━━━ Testo fornito ━━━

Nel mondo dello sport il tempo è un avversario silenzioso, inesorabile. Spesso ti può essere amico e ti permette di raggiungere grandi risultati ma il ticchettio dell’orologio è anche un richiamo costante alla fugacità della carriera. Vivere il momento raccogliendo quanto di bello il calcio può offrire è ciò che ha permesso a Simone Pesce di essere ancora protagonista sui campi a 41 anni. L’emozione di essere acclamati dai tifosi, il suono dei tacchetti nel tunnel che porta al campo di gioco, l’odore dell’erba appena tagliata. Simone si è nutrito di questo per tutta la carriera e per lui non è ancora arrivato il momento di dire basta. “500 presenze nei professionisti in campionato sono un traguardo che non avrei mai immaginato di raggiungere. Provo una gioia immensa”. Un tassello importante che va ad aggiungersi a una carriera importante che parte da Latina, la squadra della sua città.

credit: FC Lumezzane

Simone Pesce: “Latina per me è casa. È lì che è iniziato tutto”

Rimarrò sempre legato alla mia città anche se è tanto che non ci torno”. La carriera di Simone parte da Latina. Da piccolo aveva già le idee chiare, giocare in Serie A. Quel sogno poi lo ha coronato senza mai dimenticare le sue origini: “Latina per me è casa: lì ho i miei genitori, i miei parenti, ho fatto le giovanili e poi ho esordito in prima squadra”. Il tempo però è anche beffardo e per quanto Simone possa essere un eterno Peter Pan sarà difficile vederlo indossare di nuovo quei colori: “Non ti dirò mai che non ci sarà la possibilità di ritornare a Latina ma a giocare posso escluderlo. Poi in altre vesti non so. Non credo di riuscire ad essere allenato da Daniele (Di Donato ndr.). Da un lato è anche meglio perché poi con lui sarebbe difficile mantenere un rapporto professionale visto che è il mio testimone di nozze. Non potrei mandarlo a quel paese“. E giù risate.

credit: FC Lumezzane

“Legatissimo alla Torres, grazie a quella tappa sono arrivato in A”

Una carriera ricca di chilometri, da Latina a Sassari. Un aereo pronto a spiccare il volo e Simone ne è il pilota. “Quella alla Torres è una tappa importantissima per me, lì ho capito che potevo fare il calciatore. Io sono arrivato lì dopo che ero stato al Latina. Sono arrivato lì in C1, da perfetto sconosciuto e alla fine abbiamo fatto un campionato incredibile. Eravamo dei ragazzini. Ho condiviso lo spogliatoio con Felice Evacuo, Stefano Guberti, Andrea Luci, ragazzi che venivano dalla primavera con un allenatore che era Cuccureddu. Nessuno ci dava un euro. Era una C1 fortissima, c’erano Napoli, Frosinone, Pisa. E Invece noi abbiamo fatto un campionato che ancora oggi a Sassari è rimasto impresso perché abbiamo perso una semifinale playoff con il Grosseto, ma in modo incredibile. Arrivammo terzi in campionato e si creò un alchimia fantastica”.

━━━

Esercizi =>
1. Puoi riportare dall'articolo su Simone Pesce il tratto che va da "Rimarrò sempre legato" fino a "E giù risate."?
2. Come si traduce in inglese la frase "Da piccolo aveva già le idee chiare, giocare in Serie A." dell'articolo su Simone Pesce?
3. Puoi proseguire l'articolo su Simone Pesce dopo la sua ultima frase?

━━━ Dati forniti ━━━

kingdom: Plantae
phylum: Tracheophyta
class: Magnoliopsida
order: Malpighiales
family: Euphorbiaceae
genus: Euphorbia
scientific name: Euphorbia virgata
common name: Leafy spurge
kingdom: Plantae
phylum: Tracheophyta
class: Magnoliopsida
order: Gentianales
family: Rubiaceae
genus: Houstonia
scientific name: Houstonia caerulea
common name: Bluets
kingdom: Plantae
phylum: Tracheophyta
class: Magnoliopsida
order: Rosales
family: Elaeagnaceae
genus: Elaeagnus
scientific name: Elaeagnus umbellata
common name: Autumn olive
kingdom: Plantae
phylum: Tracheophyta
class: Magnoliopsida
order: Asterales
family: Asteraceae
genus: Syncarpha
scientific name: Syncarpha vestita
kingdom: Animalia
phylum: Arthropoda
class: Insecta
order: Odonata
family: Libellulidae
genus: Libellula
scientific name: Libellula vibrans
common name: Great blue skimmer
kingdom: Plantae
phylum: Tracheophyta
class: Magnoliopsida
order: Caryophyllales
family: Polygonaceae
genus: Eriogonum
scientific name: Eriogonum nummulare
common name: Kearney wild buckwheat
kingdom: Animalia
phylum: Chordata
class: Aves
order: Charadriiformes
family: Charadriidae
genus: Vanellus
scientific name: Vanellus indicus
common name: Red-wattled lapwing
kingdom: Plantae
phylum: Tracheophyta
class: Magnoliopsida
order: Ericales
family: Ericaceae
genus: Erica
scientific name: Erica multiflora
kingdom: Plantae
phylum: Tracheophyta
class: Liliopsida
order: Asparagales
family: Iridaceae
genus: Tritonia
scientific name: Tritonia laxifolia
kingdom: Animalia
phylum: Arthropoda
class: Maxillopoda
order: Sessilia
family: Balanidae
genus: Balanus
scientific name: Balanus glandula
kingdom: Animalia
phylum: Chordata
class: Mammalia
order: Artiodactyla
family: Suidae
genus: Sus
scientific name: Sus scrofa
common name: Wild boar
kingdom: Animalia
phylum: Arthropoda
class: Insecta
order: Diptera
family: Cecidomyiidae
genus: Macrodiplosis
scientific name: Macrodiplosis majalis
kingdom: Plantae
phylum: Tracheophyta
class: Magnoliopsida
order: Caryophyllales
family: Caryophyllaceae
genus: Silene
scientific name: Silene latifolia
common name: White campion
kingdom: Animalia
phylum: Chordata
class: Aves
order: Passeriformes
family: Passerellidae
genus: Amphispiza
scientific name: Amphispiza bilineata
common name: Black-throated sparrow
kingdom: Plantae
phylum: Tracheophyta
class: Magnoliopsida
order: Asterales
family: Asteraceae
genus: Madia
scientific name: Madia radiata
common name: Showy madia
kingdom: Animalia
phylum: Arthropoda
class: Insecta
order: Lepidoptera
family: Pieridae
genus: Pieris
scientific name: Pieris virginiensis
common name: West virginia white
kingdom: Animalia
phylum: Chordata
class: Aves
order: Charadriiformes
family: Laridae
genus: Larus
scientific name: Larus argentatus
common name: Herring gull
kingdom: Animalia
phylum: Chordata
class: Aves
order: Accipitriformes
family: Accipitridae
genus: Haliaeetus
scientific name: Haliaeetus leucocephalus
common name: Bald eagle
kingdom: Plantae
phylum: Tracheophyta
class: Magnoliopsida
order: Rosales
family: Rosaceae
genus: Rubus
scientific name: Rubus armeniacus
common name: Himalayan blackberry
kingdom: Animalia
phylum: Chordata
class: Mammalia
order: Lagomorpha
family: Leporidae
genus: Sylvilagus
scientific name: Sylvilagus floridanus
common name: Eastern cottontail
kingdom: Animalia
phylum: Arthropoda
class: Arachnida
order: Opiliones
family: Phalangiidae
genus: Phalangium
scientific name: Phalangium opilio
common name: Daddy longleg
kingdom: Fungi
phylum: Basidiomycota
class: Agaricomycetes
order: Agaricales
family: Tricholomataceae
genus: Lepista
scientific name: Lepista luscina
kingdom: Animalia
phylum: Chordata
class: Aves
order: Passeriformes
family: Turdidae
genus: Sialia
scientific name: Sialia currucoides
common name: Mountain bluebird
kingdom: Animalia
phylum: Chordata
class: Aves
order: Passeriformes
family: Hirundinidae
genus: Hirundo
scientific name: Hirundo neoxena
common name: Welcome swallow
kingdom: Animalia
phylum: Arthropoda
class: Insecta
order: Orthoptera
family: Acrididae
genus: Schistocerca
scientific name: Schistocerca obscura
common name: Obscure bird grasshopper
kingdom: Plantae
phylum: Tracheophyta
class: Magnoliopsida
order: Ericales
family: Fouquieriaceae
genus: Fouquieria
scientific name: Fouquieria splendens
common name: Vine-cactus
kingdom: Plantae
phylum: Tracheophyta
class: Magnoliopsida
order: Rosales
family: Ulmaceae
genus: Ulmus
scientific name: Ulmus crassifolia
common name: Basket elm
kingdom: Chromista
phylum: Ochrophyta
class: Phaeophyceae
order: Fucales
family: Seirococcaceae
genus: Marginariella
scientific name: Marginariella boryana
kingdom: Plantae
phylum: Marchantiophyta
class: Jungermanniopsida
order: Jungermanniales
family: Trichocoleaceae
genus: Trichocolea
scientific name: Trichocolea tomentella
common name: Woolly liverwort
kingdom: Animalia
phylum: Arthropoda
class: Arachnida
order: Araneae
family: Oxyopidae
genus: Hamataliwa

━━━

Risposte =>
1.
Rimarrò sempre legato alla mia città anche se è tanto che non ci torno”. La carriera di Simone parte da Latina. Da piccolo aveva già le idee chiare, giocare in Serie A. Quel sogno poi lo ha coronato senza mai dimenticare le sue origini: “Latina per me è casa: lì ho i miei genitori, i miei parenti, ho fatto le giovanili e poi ho esordito in prima squadra”. Il tempo però è anche beffardo e per quanto Simone possa essere un eterno Peter Pan sarà difficile vederlo indossare di nuovo quei colori: “Non ti dirò mai che non ci sarà la possibilità di ritornare a Latina ma a giocare posso escluderlo. Poi in altre vesti non so. Non credo di riuscire ad essere allenato da Daniele (Di Donato ndr.). Da un lato è anche meglio perché poi con lui sarebbe difficile mantenere un rapporto professionale visto che è il mio testimone di nozze. Non potrei mandarlo a quel paese“. E giù risate.

2. As a child he already had clear ideas: to play in Serie A.

3.
Ma il sogno di Simone era di giocare in A: “La guardavo in tv e c’erano giocatori che erano idoli per me. Del Piero, Nedved, De Rossi, Redondo”. Si Simone, però ora è il tuo turno: “Il primo anno che sono arrivato in A era il 2006, avevo 24 anni. Venivo dalla Torres e l’Ascoli mi ha dato questa possibilità incredibile. In squadra c’erano giocatori che avevano fatto la storia del calcio italiano. Pecchia, Pagliuca, Di Biagio, Del Vecchio. Io ho avuto la fortuna di imparare molto da loro. Li osservavo per carpire ogni dettaglio. Li ammiravo per il loro modo di vivere questo sport, il modo in cui si allenavano, come vivevano la passione per questo sport. Mi è servito per la carriera e capire il modo in cui si doveva affrontare l’allenamento, il modo in cui si vive davvero lo sport che facciamo”.

“A Catania sono cresciuto come uomo. Per Simeone ci saremmo buttati nel fuoco”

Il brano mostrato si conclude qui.